Do you need a gaming mouse? Five reasons you do

Do you need a gaming mouse? Five reasons you do

The mouse isn’t the flashiest element of any PC or laptop, but it is one of the most vital. It’s required in a desktop PC, and while laptops can get away with a trackpad, for most games, you’re going to want a proper mouse. But as every gamer knows, not just any mouse will do. A good gaming mouse is a mainstay of the best setups, but why is that? What makes a gaming mouse such a required buy, and what should you keep an eye out for? Here’s why you need a gaming mouse, whether for gaming or casual use.


Whether you’re using a computer for eight hours of work a day, or gaming marathons that end at 3am the next day, you’re going to be using your mouse a lot. Therefore, it’s extremely important that your mouse is comfortable.

As you might expect, gaming mice are built with long term comfort in mind. Companies are aware that gamers are often in it for the long haul, and design their mice with that in mind. Expect gently sloping surfaces that your hand fits around comfortably, softer materials in those areas with constant contact, and sections that support your thumb or fingers when resting on the mouse. Some gaming mice even offer ambidextrous support, so you can swap between left and right if you like, or you can buy a mouse tuned around a specific hand for a close fit.

Traditional mice, on the other hand, tend to be flatter. The stereotypical traditional mouse lacks the gentle swoops and curves that make gaming mice so nice to hold, and while they’ve gotten better, they’re still nowhere near gaming mice. These additions are important to avoiding strain over time, and make a gaming mouse a must, even if you’re not that much of a gamer.


This is somewhat tied into the comfort point above, but it’s important enough to highlight by itself. On average, a gaming mouse is going to last longer than a traditional mouse.

Alright, price ties into this a lot. Gaming mice tend to be more expensive than traditional mice, which means more budget for better materials, higher build quality, nicer paint, and all that. But it’s not just that. The plastic used in gaming mice tends to resist sweat and fingerprints better, as, well, high intensity gaming sessions can get a bit sweaty.

You tend to get better internal components as well, which means your mouse will last longer than most traditional mice.

Better responsiveness and accuracy

This isn’t much of a surprise, because responsiveness is always a strong focus of any gaming-focused technology — but a gaming mouse is going to be faster and more accurate than a traditional mouse.

Key to this is polling rate. The "polling rate" of a mouse is how often your mouse and computer update your cursor position. This is a less important stat if you spend your computer time updating Excel spreadsheets, scrolling social media, or watching videos — but it becomes extremely important when you’re blasting your way through the enemy team in Call of Duty Warzone, or quickly flicking between units in Starcraft 2.

As such, while traditional mice may have a polling rate of 125Hz (checking with your computer 125 times a second, or every 8 milliseconds), gaming mice can have a polling rate of 1000Hz, which means it checks every millisecond.
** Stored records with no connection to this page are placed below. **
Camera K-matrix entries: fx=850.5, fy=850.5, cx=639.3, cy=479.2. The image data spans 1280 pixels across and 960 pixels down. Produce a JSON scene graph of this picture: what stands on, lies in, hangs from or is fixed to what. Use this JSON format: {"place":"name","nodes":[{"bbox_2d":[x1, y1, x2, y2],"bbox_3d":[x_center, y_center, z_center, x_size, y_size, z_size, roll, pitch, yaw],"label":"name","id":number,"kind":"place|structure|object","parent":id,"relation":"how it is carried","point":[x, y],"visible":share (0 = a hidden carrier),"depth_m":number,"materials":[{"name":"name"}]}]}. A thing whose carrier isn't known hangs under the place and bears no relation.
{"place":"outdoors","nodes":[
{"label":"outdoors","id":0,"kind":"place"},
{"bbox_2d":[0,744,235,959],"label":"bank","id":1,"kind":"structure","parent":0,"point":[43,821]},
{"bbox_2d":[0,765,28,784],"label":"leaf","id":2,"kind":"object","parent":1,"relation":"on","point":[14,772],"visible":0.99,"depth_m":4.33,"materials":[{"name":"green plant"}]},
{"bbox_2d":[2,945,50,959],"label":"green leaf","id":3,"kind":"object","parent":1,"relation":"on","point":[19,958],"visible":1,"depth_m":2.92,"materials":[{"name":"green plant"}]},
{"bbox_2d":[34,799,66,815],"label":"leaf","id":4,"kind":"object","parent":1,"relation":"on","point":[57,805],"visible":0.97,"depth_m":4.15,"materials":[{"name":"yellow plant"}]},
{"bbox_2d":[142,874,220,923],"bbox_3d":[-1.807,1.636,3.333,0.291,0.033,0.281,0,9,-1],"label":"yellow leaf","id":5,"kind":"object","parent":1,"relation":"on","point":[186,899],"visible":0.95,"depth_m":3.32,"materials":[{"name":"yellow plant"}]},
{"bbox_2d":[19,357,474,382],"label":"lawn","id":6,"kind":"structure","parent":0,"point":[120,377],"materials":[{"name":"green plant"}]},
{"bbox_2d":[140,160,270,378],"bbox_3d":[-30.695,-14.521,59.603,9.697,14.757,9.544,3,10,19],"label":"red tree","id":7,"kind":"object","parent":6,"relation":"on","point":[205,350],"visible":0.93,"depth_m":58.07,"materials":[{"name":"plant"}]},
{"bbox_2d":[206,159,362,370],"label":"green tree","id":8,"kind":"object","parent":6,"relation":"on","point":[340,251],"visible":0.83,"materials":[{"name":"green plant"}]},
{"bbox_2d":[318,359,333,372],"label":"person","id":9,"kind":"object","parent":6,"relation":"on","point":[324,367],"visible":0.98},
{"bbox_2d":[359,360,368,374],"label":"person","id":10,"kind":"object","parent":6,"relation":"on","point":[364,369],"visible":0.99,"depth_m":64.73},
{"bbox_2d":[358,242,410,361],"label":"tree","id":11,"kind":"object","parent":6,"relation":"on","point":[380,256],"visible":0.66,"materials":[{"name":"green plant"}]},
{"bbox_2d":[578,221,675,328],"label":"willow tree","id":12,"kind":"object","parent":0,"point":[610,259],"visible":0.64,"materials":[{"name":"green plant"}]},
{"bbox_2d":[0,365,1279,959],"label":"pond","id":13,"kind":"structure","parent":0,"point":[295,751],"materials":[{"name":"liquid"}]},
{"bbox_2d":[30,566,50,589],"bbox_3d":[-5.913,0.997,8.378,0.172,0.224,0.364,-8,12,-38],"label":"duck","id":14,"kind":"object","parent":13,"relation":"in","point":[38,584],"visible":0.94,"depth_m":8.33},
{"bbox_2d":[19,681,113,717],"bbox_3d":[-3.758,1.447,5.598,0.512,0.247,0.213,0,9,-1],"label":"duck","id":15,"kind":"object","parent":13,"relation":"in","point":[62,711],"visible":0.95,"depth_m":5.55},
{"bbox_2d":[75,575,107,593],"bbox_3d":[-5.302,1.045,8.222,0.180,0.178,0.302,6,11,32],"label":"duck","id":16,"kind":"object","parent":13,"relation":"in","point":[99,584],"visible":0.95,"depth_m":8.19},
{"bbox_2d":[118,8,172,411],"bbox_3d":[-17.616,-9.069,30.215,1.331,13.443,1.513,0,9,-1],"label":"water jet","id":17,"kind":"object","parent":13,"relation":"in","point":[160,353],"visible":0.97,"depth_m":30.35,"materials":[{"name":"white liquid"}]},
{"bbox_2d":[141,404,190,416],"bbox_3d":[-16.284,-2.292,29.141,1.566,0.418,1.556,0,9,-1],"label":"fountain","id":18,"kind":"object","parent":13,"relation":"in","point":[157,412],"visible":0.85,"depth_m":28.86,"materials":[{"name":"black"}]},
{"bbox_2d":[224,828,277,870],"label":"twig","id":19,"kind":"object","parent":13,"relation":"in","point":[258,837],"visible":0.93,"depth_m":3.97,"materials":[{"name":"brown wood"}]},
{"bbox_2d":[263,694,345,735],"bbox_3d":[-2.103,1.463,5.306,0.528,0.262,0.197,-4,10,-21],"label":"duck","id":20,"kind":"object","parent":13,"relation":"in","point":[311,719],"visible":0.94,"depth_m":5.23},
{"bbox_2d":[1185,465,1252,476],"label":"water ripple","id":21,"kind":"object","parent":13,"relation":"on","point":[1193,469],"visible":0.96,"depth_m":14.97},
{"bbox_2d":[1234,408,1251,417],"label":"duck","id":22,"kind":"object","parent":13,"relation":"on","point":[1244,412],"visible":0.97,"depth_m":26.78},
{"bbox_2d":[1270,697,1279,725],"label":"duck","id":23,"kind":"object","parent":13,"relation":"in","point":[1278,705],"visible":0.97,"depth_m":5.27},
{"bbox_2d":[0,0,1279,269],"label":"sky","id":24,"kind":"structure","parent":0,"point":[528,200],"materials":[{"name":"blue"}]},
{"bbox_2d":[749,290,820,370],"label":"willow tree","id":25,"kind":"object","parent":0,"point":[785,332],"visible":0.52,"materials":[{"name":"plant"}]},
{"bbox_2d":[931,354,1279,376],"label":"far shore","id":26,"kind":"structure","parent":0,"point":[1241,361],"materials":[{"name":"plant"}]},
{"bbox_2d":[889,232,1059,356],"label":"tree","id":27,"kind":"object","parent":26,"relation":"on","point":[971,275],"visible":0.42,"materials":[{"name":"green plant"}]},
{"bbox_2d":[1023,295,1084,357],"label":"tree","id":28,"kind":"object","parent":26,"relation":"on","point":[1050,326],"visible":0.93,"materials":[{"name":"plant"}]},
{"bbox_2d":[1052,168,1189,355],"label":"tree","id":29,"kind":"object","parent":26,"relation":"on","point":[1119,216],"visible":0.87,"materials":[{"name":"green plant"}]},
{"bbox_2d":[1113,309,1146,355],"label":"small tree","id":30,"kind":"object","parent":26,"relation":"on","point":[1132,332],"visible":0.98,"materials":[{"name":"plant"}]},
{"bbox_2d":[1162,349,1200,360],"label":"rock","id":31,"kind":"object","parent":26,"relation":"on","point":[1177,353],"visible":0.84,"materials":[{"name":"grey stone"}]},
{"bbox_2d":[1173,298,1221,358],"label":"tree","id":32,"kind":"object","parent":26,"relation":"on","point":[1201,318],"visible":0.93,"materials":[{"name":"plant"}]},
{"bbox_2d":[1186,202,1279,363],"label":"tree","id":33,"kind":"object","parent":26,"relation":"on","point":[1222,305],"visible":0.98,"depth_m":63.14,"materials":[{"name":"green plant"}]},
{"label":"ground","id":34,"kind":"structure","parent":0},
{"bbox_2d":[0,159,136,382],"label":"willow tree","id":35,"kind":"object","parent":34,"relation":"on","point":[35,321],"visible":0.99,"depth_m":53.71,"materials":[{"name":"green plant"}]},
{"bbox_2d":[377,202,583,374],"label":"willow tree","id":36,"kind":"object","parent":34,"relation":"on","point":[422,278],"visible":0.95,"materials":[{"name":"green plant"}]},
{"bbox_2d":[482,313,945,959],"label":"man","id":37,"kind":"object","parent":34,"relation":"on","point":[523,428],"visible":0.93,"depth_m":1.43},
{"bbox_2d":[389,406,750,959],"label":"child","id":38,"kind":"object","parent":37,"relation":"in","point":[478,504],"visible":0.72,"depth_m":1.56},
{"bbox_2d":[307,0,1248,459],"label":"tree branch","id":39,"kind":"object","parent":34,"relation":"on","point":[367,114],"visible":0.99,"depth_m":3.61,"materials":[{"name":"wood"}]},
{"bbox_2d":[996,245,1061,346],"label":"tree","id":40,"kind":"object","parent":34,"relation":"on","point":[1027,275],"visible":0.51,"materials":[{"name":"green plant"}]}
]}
This difference makes a big difference, and is a real reason for gamers to invest in a gaming mouse.

The sensor also makes a difference. Laser sensors are often used in traditional mice, and while these sensors work on more surfaces than optical sensors, they’re prone to losing accuracy when moving fast. And as every gamer knows, when you’re moving fast is exactly when you need your accuracy. As a result, the optical sensors used in most gaming mice are superior where gaming is concerned.

Extra buttons, macro options, and different grips

This is a fairly straightforward section, and another area that benefits gamers more than casual users. Gaming mice aren’t exactly shy when it comes to adding extra buttons. There are few gaming mice which don’t have any additional buttons, most usually found around the side, where the thumb rests. These buttons are often programmable, so you can assign them to macros, or just assign them to specific abilities or controls in your favorite games.

In addition, there’s an even more niche option available with many gaming mice; support for different grip styles. You’re probably most familiar with the palm grip method of holding a mouse, where the whole hand rests on the mouse, but did you know there are two more methods too?

The claw grip is beloved by competitive gamers, as it allows for extra precision while clicking, and has the fingers curled back from the palm grip. Lastly, there’s the fingertip grip, where the hand is elevated, with only the fingertips touching the mouse. This gives the most control, but has the downside of being more tiring. Different gaming mice will suit different types of grip, and if you’re a claw or fingertip user, then you’re going to want a mouse that suits you.

Software support

The last point to consider is something of a big one, even though it doesn’t initially seem like it: Software support.

It goes without saying that traditional mice don’t have software support. They’re plug-and-play, put them in and they work. In a way, that’s an advantage, because it means users aren’t swamped with options they don’t want or need.

But on a gaming mouse? Oh, you absolutely want and need those options. Many of the above advantages are tied into each mouse’s software, from adjusting DPI (mouse speed), controlling RGB lighting, and even handling software updates for your mouse.